The first thing we'll need to do is design our case. I like to model the electronic components first, so that I can design around them. In this project, we just need to make the Joy Bonnet and Raspberry Pi Zero. These two boards are held together with headers, so they're essentially secured by friction. We can use this to our advantage and avoid having to use screws to secure two halves of the case together. We'll design the case in two halves, one for the Joy Bonnet, and the other for the Raspberry Pi. As long as each component is secured to a halve, we can easily join the two together.
I do most of my work in Autodesk Fusion 360. It's a free 3D modeling program thats great for making parametric models and has integrated CAM. I put together a video that walks through designing the Adafruit Joy Bonnet step by step. This is a multi-part series that goes from making the components, to making the two halves of the case and the buttons. I've also made the components and case design a free download, so you can go ahead and start machining the case. It's very software specific, so we won't cover all the details in this written guide.
Because we're going to CNC mill the design, we need to think about design for manufacturing. In our case, we're cutting the design out of a block of wood. There's certain limitations that we have to keep in mind, such as avoiding undercuts and overhangs. If you think about how the CNC machine cuts from the top down, we can't easily make cutouts with overhangs. This means, if we need an opening, it needs to start from the top.
We need to have cutouts on the side of the case for the two microUSB ports, miniHDMI, camera connector, and SD card. These cuts only need to be made in the bottom half of the case.
On the top half of the case, we need cutouts for the buttons and the thumb joystick. These cuts will be on the very bottom of the case.
The two boards feature four mounting holes.

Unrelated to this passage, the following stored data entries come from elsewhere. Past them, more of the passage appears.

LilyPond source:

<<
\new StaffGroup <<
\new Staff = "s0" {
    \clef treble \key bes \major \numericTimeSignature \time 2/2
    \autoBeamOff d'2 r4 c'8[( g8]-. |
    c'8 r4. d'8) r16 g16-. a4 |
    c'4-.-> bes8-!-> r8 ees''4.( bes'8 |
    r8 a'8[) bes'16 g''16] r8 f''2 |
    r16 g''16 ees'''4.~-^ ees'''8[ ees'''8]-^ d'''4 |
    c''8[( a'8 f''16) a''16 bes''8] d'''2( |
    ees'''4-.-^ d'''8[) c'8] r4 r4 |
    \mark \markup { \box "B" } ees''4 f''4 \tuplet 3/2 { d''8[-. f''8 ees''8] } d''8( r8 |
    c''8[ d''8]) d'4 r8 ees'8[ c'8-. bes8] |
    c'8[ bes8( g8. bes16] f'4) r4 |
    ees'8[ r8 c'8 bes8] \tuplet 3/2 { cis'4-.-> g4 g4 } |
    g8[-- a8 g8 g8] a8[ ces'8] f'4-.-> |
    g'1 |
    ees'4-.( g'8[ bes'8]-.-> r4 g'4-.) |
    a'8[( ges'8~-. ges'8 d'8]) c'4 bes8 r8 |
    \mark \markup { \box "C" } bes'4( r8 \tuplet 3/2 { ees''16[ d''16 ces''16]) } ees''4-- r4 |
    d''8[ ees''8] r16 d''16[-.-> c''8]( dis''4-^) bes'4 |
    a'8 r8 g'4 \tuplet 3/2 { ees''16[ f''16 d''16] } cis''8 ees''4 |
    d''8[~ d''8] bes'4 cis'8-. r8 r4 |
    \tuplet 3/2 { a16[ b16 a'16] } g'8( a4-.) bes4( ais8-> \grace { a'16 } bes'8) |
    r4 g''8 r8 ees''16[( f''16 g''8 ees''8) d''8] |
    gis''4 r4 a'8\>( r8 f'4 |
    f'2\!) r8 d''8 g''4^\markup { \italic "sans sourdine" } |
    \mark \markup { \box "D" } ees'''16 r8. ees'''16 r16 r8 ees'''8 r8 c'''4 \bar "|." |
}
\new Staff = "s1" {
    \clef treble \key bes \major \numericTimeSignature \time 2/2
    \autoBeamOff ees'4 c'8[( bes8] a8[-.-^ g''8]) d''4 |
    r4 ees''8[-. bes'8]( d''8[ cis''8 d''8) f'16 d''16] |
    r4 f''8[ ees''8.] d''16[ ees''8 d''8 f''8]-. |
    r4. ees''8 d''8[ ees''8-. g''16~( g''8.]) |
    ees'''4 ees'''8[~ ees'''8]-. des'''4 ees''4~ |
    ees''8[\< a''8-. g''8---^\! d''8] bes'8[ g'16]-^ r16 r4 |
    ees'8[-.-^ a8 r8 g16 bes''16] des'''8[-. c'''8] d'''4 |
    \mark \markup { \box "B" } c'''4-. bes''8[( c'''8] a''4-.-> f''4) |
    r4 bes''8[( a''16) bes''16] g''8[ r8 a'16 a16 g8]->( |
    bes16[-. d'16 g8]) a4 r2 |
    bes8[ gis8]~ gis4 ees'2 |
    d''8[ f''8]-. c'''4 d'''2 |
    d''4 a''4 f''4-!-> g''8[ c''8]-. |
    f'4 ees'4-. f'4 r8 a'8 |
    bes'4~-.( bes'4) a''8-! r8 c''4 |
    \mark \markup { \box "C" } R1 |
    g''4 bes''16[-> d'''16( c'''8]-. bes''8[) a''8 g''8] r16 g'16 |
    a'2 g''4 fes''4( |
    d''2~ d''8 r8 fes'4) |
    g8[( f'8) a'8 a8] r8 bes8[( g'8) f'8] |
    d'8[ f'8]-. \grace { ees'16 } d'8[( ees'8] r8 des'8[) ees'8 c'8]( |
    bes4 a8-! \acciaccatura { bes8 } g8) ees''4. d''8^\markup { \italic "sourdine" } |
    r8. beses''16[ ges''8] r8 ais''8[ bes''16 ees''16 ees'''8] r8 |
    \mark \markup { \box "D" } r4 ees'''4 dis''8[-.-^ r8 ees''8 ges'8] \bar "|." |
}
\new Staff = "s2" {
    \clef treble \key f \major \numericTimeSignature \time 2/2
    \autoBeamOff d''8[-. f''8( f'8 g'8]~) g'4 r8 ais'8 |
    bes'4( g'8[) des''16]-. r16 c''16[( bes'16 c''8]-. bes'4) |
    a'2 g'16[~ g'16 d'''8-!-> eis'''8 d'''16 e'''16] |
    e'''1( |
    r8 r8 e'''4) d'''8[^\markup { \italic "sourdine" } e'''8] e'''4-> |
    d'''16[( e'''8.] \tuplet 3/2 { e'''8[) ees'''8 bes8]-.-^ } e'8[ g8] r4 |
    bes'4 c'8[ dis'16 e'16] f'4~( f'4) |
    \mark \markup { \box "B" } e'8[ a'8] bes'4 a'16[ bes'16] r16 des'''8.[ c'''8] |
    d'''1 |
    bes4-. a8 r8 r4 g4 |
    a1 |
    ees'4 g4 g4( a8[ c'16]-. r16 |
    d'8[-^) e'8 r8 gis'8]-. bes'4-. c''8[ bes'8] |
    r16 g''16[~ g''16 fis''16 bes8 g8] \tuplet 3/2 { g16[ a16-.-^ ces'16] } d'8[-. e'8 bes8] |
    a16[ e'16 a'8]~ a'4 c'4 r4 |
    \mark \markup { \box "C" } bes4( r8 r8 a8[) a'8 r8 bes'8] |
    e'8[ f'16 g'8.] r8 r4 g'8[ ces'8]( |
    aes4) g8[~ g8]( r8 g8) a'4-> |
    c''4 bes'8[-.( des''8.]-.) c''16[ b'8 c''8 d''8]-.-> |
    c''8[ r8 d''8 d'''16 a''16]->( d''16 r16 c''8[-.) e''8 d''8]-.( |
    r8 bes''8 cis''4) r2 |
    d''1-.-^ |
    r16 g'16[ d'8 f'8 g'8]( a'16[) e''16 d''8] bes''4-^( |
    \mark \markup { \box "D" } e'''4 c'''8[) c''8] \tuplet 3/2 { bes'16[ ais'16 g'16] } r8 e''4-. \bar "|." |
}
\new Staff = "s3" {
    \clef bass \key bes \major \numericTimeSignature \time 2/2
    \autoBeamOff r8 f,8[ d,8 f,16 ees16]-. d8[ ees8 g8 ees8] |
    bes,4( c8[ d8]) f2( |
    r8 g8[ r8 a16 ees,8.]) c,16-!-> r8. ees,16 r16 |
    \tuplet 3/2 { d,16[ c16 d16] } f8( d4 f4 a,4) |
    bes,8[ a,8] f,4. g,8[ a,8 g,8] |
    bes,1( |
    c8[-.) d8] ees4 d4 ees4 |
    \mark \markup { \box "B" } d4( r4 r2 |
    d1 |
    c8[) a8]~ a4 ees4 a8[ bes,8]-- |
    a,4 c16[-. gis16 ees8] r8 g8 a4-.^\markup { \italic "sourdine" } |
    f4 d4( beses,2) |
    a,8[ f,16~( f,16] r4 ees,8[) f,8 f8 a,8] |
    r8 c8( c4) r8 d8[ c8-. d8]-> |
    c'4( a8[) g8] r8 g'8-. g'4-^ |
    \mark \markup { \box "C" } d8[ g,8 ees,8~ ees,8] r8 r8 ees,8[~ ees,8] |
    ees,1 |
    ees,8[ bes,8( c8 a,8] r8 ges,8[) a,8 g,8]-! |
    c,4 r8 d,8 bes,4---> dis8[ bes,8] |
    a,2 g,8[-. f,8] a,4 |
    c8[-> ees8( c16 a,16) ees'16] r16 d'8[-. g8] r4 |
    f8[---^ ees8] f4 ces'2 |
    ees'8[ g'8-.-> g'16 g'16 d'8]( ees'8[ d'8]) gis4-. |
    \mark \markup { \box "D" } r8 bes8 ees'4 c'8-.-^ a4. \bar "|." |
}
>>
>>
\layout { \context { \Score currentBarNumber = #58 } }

One on each corner. To secure the boards to the two halves, we'll make standoffs to elevate the PCBs from the surface of the case. These standoffs will have holes in the center and have to line up perfectly with the mounting holes in the PCBs.
Important thing to consider is the build volume of our CNC machine. The Othermill Pro has a work area of 5.5 × 4.5 × 1.35 in (140 × 114 × 34.3 mm). Our case design should fit on our spoilboard.